A 'Fast and Furious' Guide for Beginners: the Plots, the Cars and the Life Lessons

May 21, 2013

With Fast & Furious 6 hitting theaters this week, it's time to take a look back at the five films that brought us to this point in the four-wheeled, fan-favorite franchise that began with 2001's The Fast and the Furious. The latest film finds Dominic Toretto (Vin Diesel) and Brian O'Conner (Paul Walker) assembling their team of high-speed heist experts to take down a former Special Ops soldier (Luke Evans). They're joined by returning federal agent Luke Hobbs (Dwayne Johnson), as well as a host of newcomers on both sides of the mission.

As anyone who's taken the franchise for a spin knows, the Fast & Furious movies combine fast cars, amazing stunts, and a talented cast of recurring characters that add a genuine sense of continuity to the series. And with over $1.6 billion in worldwide ticket sales for the first five films, the franchise isn't hitting the brakes anytime soon.
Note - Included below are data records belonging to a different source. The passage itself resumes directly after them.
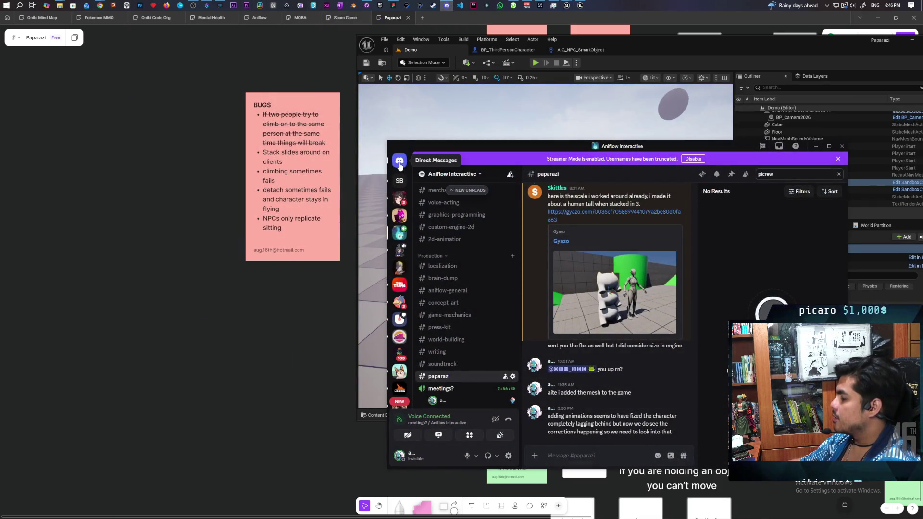
Step: Open the shared cat-with-camera sketch from the Direct Messages chat at full size
key("ctrl+alt+Right")
scroll(657, 315, "up", 4)
scroll(651, 321, "up", 2)
left_click(636, 354)
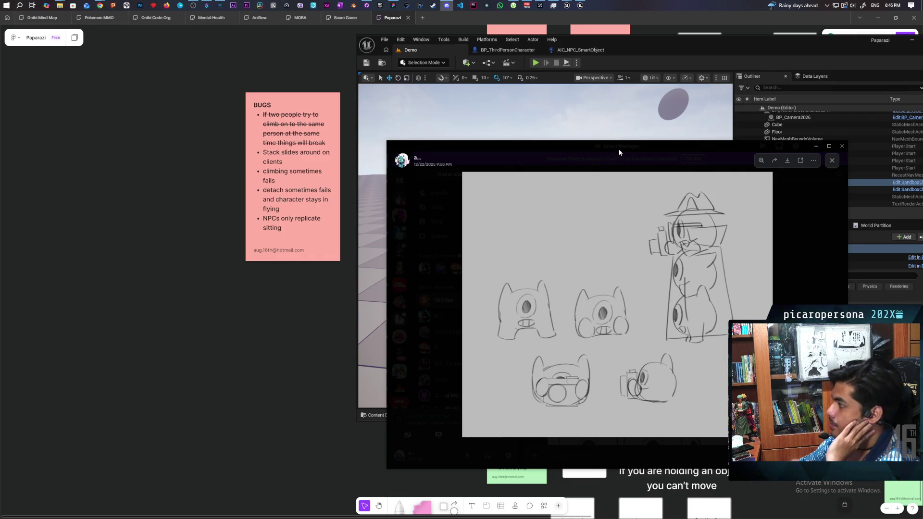
Step: Shift the Discord window up and left, then bring Unreal Editor back in front
left_click_drag(619, 149, 558, 136)
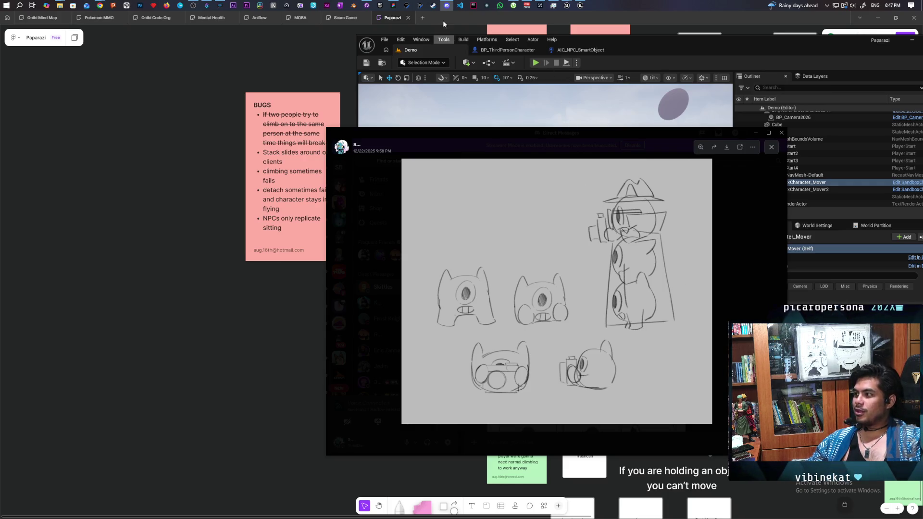
mouse_move(445, 8)
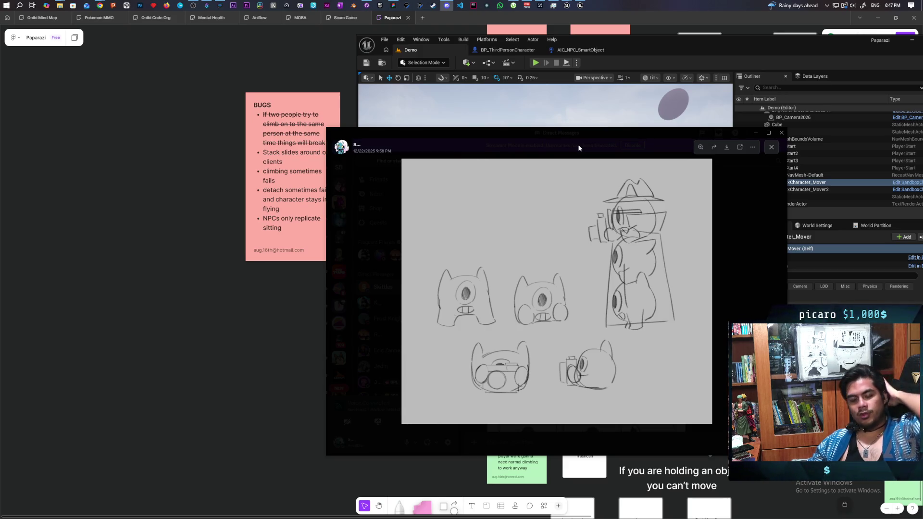
left_click(639, 48)
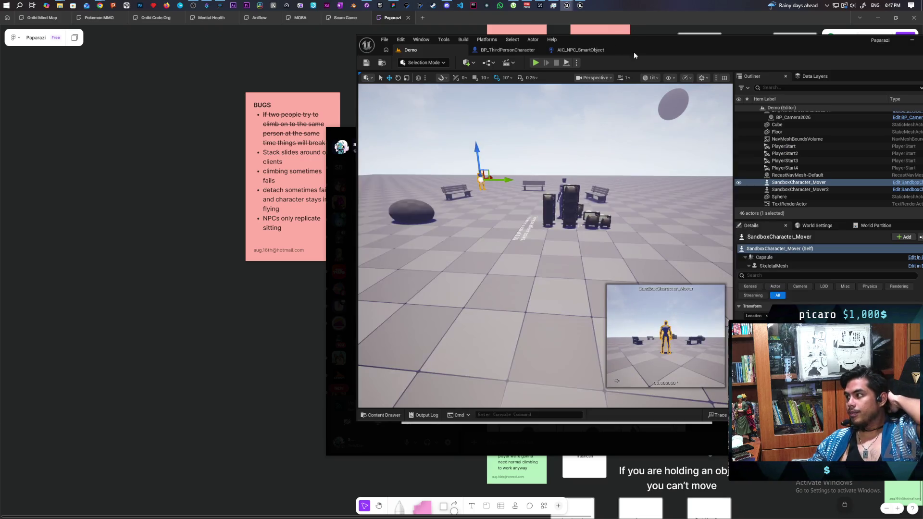
Step: Start a two-client playtest and stack the blue character on the black one, red on top
left_click(535, 63)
Just in case you need a refresher on what's happened in the series up to this point – or simply want to take a high-speed trip down memory lane – we've assembled the following recap of highlights from the first five films in the franchise:


The Fast and the Furious (2001)

Synopsis: Undercover cop Brian O'Conner (Walker) becomes involved with mysterious street racer Dominic Torreto (Diesel) and his “family” of grease monkey drivers while investigating a series of highway robberies. He eventually falls for Toretto's sister, Mia (Jordana Brewster), and reveals his true identity while helping Toretto's crew survive a botched hijacking. He eventually lets Toretto escape, which is probably going to come up in his next job-performance review.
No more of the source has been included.